Anura Ranasinghe

Personal information
- Born: 13 October 1956 Kalutara
- Died: 9 November 1998 (aged 42) Colombo
- Batting: Right-handed
- Bowling: Left-arm medium

International information
- National side: Sri Lanka (1975–1982);
- Test debut (cap 13): 14 March 1982 v England
- Last Test: 17 September 1982 v India
- ODI debut (cap 8): 7 June 1975 v West Indies
- Last ODI: 15 September 1982 v India

Career statistics
| Competition | Test | ODI |
| Matches | 2 | 9 |
| Runs scored | 88 | 153 |
| Batting average | 22.00 | 21.85 |
| 100s/50s | 0/1 | 0/1 |
| Top score | 77 | 51 |
| Balls bowled | 19 | 324 |
| Wickets | 1 | 2 |
| Bowling average | 69.00 | 140.50 |
| 5 wickets in innings | 0 | 0 |
| 10 wickets in match | 0 | 0 |
| Best bowling | 1/23 | 1/21 |
| Catches/stumpings | 0/– | 0/– |
- Source: ESPNcricinfo, 22 September 2016

= Anura Ranasinghe =

Sri Lankan cricketer

Anura Nandana Ranasinghe (13 October 1956 – 9 November 1998) was a Sri Lankan cricketer, who represented Sri Lanka at international level 11 times.

==School times==
Ranasinghe won the best schoolboy cricketer award during the 1974–75 cricketing season when he first played cricket for Nalanda College Colombo.

==International career==
Ranasinghe created history in 1975 when he became the first schoolboy to play in a World Cup when he represented Sri Lanka in the inaugural tournament in England at the age of 18 years. He played in all three matches against West Indies, Australia and Pakistan in the 1975 World Cup for Sri Lanka, scoring a total of 19 runs in three innings and conceding 65 runs from ten overs.
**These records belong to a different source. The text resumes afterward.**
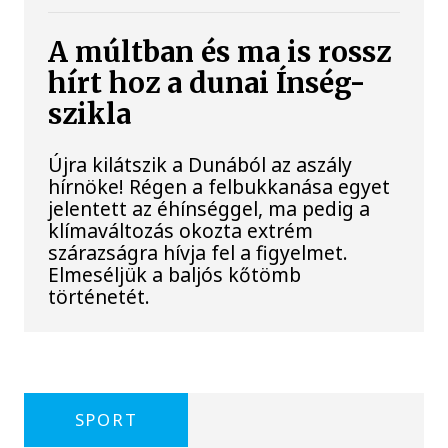
A múltban és ma is rossz
hírt hoz a dunai Ínség-
szikla
Újra kilátszik a Dunából az aszály
hírnöke! Régen a felbukkanása egyet
jelentett az éhínséggel, ma pedig a
klímaváltozás okozta extrém
szárazságra hívja fel a figyelmet.
Elmeséljük a baljós kőtömb
történetét.
SPORT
A shoulder injury meant that he was not considered for the 1979 World Cup. He was named in the 12 for the inaugural Test match where England played against Sri Lanka, but was left out on the morning of the game in favour of Lalith Kaluperuma. He did play in two ODIs against England, but his fortunes were the reverse of Sri Lanka's – in the first ODI, he scored a quickfire 51, but was caught by Geoff Cook just as Sri Lanka needed to up the run rate to chase England's total. They finished six runs short of victory. In the second, Ranasinghe recorded a duck, and yet Sri Lanka won by three runs – although his nine economical overs, conceding only 37 runs, had some say in the win.

His ODI performances may have played a part into his call-up for the 1981–82 tour of Pakistan. He didn't play the first Test, but came in for Ravi Ratnayeke in the second, the selectors wanting to bolster the batting. Despite the Sri Lankans doing well, Ranasinghe contributed little, scoring only eleven runs in two innings and bowling twelve overs for 40 runs – also taking the wicket of wicket-keeper Ashraf Ali.

He was dropped again for the third Test, but returned later in 1982, for Sri Lanka's 1982–83 tour of India. His first innings was another disappointment, as he was dismissed for a duck, but a rearguard 77 against Kapil Dev and Dilip Doshi ensured that Sri Lanka could draw the match. That was his last international game of cricket, however, as the South Africa tour meant that his career was curtailed.

===Ban===
Ranasinghe's career, however, was cut short by deciding to tour South Africa in 1982–83, which resulted in him getting a 25-year ban from all cricket. When the ban was lifted in 1990, he returned for a few games, but then retired.

==Death==
Ranasinghe died of a heart attack in Colombo, aged 42.

Nalanda Junior Old Boys Association (NJOBA) organises Old Ananda Nalanda Test Cricketers' Limited Over Encounter and it is named after Anura Ranasinghe.